GOAL OF THE EXERCISE -
Rewrite the material below with "approximately" changed to "roughly" and every other line unchanged. Omit the pictures from your answer.

SOURCE MATERIAL -
......

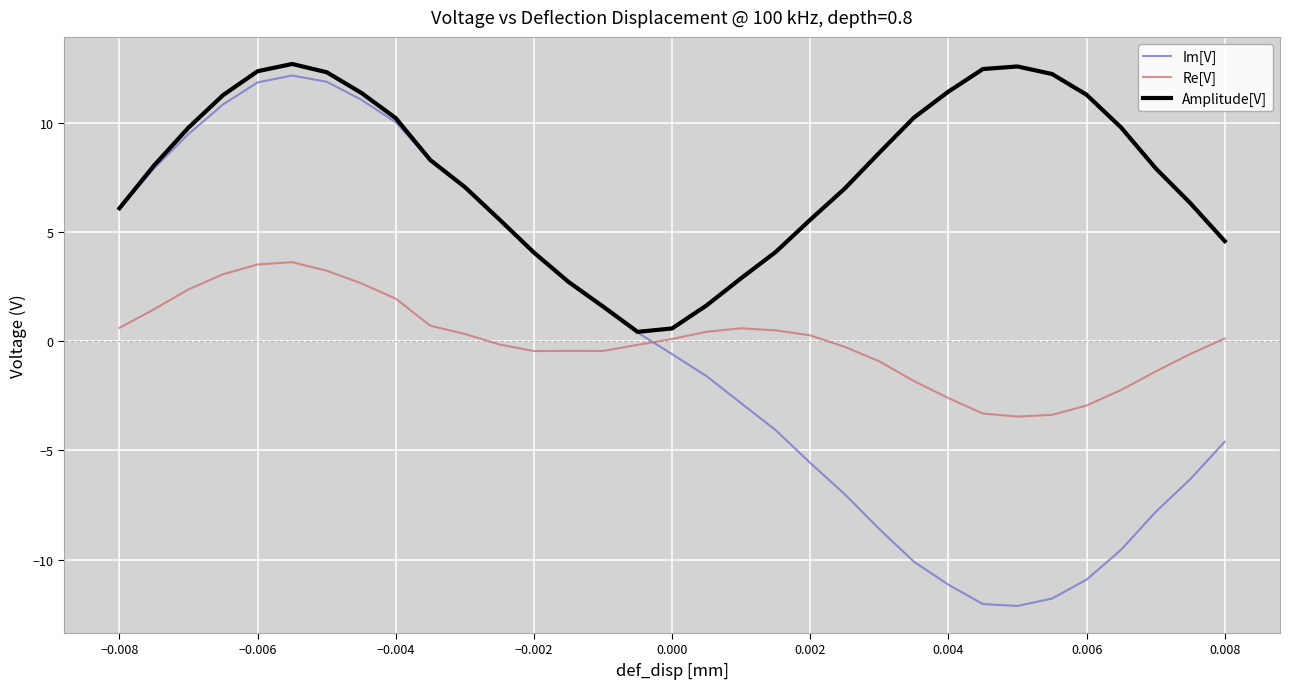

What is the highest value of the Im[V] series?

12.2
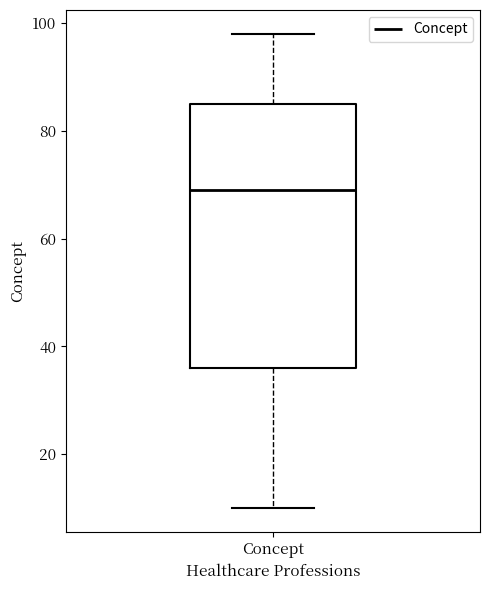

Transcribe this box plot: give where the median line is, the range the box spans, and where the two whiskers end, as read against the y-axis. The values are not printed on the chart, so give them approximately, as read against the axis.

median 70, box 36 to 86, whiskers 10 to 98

......

ANSWER TO THE PROBLEM -
What is the highest value of the Im[V] series?

12.2

Transcribe this box plot: give where the median line is, the range the box spans, and where the two whiskers end, as read against the y-axis. The values are not printed on the chart, so give them roughly, as read against the axis.

median 70, box 36 to 86, whiskers 10 to 98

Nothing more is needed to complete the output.